### [Texto de leitura]
↓↓↓

O português conseguiu conjugar de modo pessoal o neutro infinitivo: não exercemos o impessoal "sair"; é o nosso sair: "É bom sairmos porque é hora de irmos". Para não falar em extremos - como nota Sylvio Horta, professor de filosofia da FFLCH, da USP - como o da expressão: "Minha Nossa Senhora!".

Intimidade
O brasileiro faz o impessoal virar pessoal: se o francês diz on (" En Espagne on dine rarement avant 22 heures "), aqui prevalece o "você", para que o interlocutor sinta de modo pessoal a situação de que fala: "Na Espanha você não janta antes das dez". A aproximação pessoal dá-se no vocativo paulista "Ô meu". E nos usos da palavra "gente".

Na Espanha, la gente indica a pluralidade genérica; no português esse uso (como no Hino da Independência: "Brava gente brasileira..." ou em Camões: "A grita se alevanta ao céu, da gente") dá lugar a outro, carregado de sentido pessoal, como no vocativo, que evoca incredulidade, ante a falta de virtude humana: "Gente! Que crueldade fizeram com a criança!", no qual cabe o recurso ao transcendente (Deus ou Nossa Senhora) para corroborar o espanto: "Gente do céu!".

↑↑↑

### [Itens fornecidos]
↓↓↓

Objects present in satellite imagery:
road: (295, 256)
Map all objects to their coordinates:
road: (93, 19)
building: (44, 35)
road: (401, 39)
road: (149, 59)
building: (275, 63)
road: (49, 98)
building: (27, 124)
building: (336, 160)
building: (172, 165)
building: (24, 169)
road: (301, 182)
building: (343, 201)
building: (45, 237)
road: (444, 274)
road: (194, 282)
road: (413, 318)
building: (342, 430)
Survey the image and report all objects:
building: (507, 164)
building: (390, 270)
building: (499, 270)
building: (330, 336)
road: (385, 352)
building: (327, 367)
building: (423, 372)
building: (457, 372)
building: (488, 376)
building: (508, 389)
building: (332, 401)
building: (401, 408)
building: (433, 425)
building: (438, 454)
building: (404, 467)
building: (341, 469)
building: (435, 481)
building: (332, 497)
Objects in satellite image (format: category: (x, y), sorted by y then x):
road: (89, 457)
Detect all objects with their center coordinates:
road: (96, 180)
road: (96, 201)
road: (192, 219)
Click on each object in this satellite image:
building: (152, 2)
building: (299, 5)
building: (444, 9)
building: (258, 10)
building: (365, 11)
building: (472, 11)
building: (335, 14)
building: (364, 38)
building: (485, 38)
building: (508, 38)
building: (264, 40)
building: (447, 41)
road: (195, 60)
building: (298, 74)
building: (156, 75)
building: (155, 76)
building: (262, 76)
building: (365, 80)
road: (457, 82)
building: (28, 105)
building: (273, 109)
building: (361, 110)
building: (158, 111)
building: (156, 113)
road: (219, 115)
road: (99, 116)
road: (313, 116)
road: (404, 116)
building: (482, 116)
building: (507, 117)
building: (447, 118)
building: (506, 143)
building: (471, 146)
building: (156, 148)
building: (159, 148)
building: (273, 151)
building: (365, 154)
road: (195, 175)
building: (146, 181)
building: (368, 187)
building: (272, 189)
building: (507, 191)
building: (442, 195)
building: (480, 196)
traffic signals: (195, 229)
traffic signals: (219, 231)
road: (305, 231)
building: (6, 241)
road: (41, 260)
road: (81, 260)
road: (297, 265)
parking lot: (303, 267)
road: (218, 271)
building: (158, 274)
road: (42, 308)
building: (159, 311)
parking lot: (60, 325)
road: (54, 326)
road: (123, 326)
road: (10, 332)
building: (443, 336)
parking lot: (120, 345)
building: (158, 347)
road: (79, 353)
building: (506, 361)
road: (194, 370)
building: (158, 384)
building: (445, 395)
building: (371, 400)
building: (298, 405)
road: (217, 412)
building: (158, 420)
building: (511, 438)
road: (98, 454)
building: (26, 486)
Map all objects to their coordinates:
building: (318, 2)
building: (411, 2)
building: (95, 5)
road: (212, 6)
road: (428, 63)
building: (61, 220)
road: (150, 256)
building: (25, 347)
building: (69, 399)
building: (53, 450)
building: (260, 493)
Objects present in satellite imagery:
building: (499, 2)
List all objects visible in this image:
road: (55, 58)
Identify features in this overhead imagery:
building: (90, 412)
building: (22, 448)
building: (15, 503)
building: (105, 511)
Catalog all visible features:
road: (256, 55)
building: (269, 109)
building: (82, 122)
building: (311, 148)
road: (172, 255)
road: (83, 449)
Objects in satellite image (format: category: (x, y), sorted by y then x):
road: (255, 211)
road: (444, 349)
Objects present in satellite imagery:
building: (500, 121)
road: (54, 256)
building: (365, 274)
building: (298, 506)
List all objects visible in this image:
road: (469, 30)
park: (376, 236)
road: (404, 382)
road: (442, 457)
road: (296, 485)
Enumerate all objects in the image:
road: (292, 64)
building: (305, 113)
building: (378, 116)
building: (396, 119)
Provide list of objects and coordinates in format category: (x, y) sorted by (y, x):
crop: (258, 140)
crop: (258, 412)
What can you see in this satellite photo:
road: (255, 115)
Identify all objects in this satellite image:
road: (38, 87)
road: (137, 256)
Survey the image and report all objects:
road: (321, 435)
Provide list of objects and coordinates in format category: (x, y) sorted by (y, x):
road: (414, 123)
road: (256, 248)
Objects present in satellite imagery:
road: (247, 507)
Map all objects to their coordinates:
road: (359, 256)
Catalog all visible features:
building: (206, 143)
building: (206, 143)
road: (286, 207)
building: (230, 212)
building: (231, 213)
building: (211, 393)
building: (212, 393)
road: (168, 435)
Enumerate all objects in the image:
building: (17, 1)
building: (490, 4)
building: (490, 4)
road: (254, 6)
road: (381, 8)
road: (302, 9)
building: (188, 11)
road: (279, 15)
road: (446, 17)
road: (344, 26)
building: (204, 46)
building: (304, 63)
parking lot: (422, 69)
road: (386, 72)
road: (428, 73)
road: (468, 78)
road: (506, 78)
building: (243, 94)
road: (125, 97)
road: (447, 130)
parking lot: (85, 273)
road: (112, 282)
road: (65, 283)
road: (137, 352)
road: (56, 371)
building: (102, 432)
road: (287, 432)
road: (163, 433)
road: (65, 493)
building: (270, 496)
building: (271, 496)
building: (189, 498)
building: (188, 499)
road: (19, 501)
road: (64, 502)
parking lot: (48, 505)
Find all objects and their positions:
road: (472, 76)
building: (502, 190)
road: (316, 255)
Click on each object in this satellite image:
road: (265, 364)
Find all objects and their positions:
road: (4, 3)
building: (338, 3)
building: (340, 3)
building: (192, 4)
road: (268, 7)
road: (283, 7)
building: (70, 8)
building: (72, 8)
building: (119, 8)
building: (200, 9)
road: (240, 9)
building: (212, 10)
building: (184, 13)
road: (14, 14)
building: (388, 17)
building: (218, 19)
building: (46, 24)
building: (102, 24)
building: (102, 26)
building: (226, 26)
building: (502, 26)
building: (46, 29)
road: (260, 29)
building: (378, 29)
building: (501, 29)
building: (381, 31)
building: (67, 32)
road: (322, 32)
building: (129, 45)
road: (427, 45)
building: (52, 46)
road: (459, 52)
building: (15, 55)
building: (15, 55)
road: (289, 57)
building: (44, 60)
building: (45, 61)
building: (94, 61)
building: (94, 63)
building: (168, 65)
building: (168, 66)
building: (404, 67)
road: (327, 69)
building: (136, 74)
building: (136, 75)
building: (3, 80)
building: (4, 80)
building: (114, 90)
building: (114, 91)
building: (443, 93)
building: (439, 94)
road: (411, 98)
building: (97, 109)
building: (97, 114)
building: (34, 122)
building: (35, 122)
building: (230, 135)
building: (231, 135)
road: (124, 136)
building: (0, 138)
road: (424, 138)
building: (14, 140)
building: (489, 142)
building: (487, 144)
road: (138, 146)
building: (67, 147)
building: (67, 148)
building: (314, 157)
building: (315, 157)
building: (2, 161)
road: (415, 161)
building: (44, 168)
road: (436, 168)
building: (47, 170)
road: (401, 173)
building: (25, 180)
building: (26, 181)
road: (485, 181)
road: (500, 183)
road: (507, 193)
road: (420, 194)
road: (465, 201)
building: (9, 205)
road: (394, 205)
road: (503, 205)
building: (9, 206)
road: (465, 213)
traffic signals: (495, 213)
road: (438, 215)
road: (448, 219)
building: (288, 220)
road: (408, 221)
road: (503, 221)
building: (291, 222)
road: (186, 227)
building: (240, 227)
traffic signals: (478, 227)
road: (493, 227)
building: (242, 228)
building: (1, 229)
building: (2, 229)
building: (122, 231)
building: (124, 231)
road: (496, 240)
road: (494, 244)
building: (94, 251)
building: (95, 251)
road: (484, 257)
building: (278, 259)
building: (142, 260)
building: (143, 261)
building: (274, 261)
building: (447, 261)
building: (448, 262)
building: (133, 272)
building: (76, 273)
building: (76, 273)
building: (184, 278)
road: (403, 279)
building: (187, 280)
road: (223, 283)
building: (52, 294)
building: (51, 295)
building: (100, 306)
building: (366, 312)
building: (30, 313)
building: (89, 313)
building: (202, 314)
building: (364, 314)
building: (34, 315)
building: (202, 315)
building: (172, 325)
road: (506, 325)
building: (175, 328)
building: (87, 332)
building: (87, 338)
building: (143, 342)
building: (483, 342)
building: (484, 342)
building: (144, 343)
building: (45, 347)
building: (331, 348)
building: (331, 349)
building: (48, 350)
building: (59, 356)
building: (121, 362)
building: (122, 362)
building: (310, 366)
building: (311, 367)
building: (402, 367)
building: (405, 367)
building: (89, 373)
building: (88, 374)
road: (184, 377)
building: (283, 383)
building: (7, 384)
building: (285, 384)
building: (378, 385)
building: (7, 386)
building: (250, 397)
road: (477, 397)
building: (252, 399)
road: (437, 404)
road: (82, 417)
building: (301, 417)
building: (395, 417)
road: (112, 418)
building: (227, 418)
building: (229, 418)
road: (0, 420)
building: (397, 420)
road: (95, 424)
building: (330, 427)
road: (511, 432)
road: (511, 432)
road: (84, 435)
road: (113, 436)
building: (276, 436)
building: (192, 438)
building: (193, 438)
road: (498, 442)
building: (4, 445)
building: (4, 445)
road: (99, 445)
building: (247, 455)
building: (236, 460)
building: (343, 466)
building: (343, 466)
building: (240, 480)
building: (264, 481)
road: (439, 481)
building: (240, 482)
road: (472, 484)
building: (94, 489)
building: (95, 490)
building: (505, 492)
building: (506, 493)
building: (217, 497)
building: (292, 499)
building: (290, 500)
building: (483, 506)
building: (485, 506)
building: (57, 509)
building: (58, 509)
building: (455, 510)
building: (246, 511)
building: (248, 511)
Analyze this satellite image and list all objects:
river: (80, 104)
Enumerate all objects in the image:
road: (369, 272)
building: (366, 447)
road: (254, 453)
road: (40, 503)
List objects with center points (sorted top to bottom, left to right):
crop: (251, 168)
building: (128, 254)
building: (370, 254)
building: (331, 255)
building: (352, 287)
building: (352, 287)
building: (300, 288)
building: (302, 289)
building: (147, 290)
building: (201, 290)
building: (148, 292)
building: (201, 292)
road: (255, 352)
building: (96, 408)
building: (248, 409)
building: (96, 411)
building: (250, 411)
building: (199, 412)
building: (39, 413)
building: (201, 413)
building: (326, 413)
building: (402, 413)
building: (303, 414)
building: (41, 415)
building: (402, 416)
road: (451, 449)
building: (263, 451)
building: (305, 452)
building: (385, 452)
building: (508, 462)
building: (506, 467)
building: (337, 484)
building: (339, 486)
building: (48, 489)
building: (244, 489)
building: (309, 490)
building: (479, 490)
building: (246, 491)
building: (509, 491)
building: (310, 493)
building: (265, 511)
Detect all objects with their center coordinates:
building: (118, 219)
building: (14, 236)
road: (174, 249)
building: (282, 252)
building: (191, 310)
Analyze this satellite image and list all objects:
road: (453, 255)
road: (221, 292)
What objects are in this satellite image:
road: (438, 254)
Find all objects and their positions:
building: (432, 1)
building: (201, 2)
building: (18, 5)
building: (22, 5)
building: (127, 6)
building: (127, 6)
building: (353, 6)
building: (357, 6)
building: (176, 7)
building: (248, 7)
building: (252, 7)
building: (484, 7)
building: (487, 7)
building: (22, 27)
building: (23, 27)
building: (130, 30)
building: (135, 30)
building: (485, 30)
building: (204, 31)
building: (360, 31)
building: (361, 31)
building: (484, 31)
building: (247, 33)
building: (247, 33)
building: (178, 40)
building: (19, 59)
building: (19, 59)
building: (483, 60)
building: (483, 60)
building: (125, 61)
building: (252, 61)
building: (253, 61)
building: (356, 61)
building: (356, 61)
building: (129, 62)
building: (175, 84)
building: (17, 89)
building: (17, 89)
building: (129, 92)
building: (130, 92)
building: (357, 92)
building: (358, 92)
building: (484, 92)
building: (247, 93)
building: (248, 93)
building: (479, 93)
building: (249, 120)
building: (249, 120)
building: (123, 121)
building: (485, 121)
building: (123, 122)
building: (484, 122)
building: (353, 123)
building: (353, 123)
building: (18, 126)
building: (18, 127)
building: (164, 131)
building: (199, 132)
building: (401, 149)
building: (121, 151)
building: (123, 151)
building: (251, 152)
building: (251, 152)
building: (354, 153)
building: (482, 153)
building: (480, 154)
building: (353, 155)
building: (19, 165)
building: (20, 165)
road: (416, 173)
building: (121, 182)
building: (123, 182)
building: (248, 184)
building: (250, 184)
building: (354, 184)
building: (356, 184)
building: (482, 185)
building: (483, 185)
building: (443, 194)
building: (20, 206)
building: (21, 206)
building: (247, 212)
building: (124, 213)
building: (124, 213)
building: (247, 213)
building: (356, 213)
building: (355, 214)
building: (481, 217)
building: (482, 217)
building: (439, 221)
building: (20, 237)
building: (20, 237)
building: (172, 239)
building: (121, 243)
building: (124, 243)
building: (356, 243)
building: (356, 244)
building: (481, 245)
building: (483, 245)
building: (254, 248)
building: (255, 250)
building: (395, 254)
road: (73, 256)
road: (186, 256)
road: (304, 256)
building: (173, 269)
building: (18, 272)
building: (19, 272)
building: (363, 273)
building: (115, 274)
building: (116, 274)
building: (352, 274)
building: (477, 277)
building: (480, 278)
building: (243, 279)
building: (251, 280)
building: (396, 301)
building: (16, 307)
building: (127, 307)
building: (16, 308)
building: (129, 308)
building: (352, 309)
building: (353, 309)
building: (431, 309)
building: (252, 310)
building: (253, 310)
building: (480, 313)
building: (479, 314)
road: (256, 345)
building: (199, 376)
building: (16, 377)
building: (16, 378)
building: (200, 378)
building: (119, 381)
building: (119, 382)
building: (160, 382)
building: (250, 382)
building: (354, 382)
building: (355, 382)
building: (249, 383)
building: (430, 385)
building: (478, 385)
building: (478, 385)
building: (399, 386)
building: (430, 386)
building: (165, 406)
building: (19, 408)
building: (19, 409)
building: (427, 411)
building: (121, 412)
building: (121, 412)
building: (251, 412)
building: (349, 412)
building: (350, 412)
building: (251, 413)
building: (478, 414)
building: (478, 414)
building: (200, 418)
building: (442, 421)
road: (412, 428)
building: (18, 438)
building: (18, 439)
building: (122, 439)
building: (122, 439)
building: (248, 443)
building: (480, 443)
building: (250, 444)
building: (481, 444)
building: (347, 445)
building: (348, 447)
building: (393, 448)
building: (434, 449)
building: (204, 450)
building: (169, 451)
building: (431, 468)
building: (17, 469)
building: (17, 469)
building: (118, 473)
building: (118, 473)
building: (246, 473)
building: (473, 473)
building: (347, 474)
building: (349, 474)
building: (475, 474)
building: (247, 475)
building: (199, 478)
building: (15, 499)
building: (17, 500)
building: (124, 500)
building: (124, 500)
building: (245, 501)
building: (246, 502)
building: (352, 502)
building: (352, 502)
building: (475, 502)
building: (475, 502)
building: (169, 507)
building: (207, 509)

↑↑↑

### [O que se pede]
De acordo com o texto de leitura, qual vocativo paulista mostra a aproximação pessoal?

### [Resposta do exercício]
O vocativo "Ô meu".